▶ EXERCISE PROMPT: Print the data exactly, leaving nothing out.

[Collected data]
Segment Open

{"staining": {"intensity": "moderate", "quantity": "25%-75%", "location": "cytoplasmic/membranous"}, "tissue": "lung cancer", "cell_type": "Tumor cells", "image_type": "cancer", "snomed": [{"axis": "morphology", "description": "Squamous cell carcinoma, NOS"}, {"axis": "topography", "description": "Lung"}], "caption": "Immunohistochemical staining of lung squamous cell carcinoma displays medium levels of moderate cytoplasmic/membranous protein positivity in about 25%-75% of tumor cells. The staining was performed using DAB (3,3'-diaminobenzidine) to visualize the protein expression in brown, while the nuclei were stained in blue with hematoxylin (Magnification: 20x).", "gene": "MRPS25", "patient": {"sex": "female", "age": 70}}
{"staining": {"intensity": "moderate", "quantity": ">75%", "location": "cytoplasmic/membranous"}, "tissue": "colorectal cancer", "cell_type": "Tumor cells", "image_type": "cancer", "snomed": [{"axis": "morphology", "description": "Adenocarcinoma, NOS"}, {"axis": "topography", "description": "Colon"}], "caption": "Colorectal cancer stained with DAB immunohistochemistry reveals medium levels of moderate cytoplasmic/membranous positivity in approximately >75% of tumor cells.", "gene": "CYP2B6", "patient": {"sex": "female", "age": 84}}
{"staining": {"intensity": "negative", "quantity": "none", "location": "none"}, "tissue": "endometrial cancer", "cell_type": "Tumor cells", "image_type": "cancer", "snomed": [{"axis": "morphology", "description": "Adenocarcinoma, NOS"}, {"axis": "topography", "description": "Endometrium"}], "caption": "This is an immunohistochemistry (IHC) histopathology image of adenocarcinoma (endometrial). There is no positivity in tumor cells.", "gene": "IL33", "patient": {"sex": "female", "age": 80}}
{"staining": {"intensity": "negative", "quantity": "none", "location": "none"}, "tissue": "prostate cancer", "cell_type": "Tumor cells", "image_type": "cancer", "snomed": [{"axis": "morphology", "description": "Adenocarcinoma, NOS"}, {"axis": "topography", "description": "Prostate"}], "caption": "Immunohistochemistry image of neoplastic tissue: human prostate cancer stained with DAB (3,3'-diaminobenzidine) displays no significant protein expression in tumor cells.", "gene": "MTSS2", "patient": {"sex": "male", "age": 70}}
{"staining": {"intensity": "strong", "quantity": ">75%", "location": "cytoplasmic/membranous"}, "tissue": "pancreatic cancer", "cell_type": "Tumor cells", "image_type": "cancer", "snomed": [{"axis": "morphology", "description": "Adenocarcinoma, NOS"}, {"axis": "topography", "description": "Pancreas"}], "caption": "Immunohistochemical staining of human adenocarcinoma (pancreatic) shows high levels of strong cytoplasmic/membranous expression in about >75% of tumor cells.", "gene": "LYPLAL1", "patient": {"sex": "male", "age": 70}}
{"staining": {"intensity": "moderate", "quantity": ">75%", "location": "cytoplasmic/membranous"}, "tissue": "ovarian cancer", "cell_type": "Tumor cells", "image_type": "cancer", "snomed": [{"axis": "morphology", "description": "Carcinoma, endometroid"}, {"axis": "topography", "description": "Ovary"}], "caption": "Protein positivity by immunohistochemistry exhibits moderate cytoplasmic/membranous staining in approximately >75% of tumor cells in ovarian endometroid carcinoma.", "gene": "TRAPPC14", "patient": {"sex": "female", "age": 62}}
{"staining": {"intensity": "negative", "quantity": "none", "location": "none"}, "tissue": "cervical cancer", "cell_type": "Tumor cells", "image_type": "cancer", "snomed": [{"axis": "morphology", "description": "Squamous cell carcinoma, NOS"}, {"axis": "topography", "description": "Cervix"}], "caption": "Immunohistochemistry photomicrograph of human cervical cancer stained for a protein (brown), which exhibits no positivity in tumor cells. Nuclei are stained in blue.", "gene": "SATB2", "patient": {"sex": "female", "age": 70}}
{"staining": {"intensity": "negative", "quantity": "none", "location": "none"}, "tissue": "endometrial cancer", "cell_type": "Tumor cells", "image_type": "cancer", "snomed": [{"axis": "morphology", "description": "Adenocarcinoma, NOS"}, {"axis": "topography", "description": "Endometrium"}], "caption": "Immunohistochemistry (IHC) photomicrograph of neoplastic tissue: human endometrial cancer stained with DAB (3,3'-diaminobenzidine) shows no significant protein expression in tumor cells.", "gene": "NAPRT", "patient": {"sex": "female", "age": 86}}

Segment Closed

▶ ANSWER FOR THE TASK:
{"staining": {"intensity": "moderate", "quantity": "25%-75%", "location": "cytoplasmic/membranous"}, "tissue": "lung cancer", "cell_type": "Tumor cells", "image_type": "cancer", "snomed": [{"axis": "morphology", "description": "Squamous cell carcinoma, NOS"}, {"axis": "topography", "description": "Lung"}], "caption": "Immunohistochemical staining of lung squamous cell carcinoma displays medium levels of moderate cytoplasmic/membranous protein positivity in about 25%-75% of tumor cells. The staining was performed using DAB (3,3'-diaminobenzidine) to visualize the protein expression in brown, while the nuclei were stained in blue with hematoxylin (Magnification: 20x).", "gene": "MRPS25", "patient": {"sex": "female", "age": 70}}
{"staining": {"intensity": "moderate", "quantity": ">75%", "location": "cytoplasmic/membranous"}, "tissue": "colorectal cancer", "cell_type": "Tumor cells", "image_type": "cancer", "snomed": [{"axis": "morphology", "description": "Adenocarcinoma, NOS"}, {"axis": "topography", "description": "Colon"}], "caption": "Colorectal cancer stained with DAB immunohistochemistry reveals medium levels of moderate cytoplasmic/membranous positivity in approximately >75% of tumor cells.", "gene": "CYP2B6", "patient": {"sex": "female", "age": 84}}
{"staining": {"intensity": "negative", "quantity": "none", "location": "none"}, "tissue": "endometrial cancer", "cell_type": "Tumor cells", "image_type": "cancer", "snomed": [{"axis": "morphology", "description": "Adenocarcinoma, NOS"}, {"axis": "topography", "description": "Endometrium"}], "caption": "This is an immunohistochemistry (IHC) histopathology image of adenocarcinoma (endometrial). There is no positivity in tumor cells.", "gene": "IL33", "patient": {"sex": "female", "age": 80}}
{"staining": {"intensity": "negative", "quantity": "none", "location": "none"}, "tissue": "prostate cancer", "cell_type": "Tumor cells", "image_type": "cancer", "snomed": [{"axis": "morphology", "description": "Adenocarcinoma, NOS"}, {"axis": "topography", "description": "Prostate"}], "caption": "Immunohistochemistry image of neoplastic tissue: human prostate cancer stained with DAB (3,3'-diaminobenzidine) displays no significant protein expression in tumor cells.", "gene": "MTSS2", "patient": {"sex": "male", "age": 70}}
{"staining": {"intensity": "strong", "quantity": ">75%", "location": "cytoplasmic/membranous"}, "tissue": "pancreatic cancer", "cell_type": "Tumor cells", "image_type": "cancer", "snomed": [{"axis": "morphology", "description": "Adenocarcinoma, NOS"}, {"axis": "topography", "description": "Pancreas"}], "caption": "Immunohistochemical staining of human adenocarcinoma (pancreatic) shows high levels of strong cytoplasmic/membranous expression in about >75% of tumor cells.", "gene": "LYPLAL1", "patient": {"sex": "male", "age": 70}}
{"staining": {"intensity": "moderate", "quantity": ">75%", "location": "cytoplasmic/membranous"}, "tissue": "ovarian cancer", "cell_type": "Tumor cells", "image_type": "cancer", "snomed": [{"axis": "morphology", "description": "Carcinoma, endometroid"}, {"axis": "topography", "description": "Ovary"}], "caption": "Protein positivity by immunohistochemistry exhibits moderate cytoplasmic/membranous staining in approximately >75% of tumor cells in ovarian endometroid carcinoma.", "gene": "TRAPPC14", "patient": {"sex": "female", "age": 62}}
{"staining": {"intensity": "negative", "quantity": "none", "location": "none"}, "tissue": "cervical cancer", "cell_type": "Tumor cells", "image_type": "cancer", "snomed": [{"axis": "morphology", "description": "Squamous cell carcinoma, NOS"}, {"axis": "topography", "description": "Cervix"}], "caption": "Immunohistochemistry photomicrograph of human cervical cancer stained for a protein (brown), which exhibits no positivity in tumor cells. Nuclei are stained in blue.", "gene": "SATB2", "patient": {"sex": "female", "age": 70}}
{"staining": {"intensity": "negative", "quantity": "none", "location": "none"}, "tissue": "endometrial cancer", "cell_type": "Tumor cells", "image_type": "cancer", "snomed": [{"axis": "morphology", "description": "Adenocarcinoma, NOS"}, {"axis": "topography", "description": "Endometrium"}], "caption": "Immunohistochemistry (IHC) photomicrograph of neoplastic tissue: human endometrial cancer stained with DAB (3,3'-diaminobenzidine) shows no significant protein expression in tumor cells.", "gene": "NAPRT", "patient": {"sex": "female", "age": 86}}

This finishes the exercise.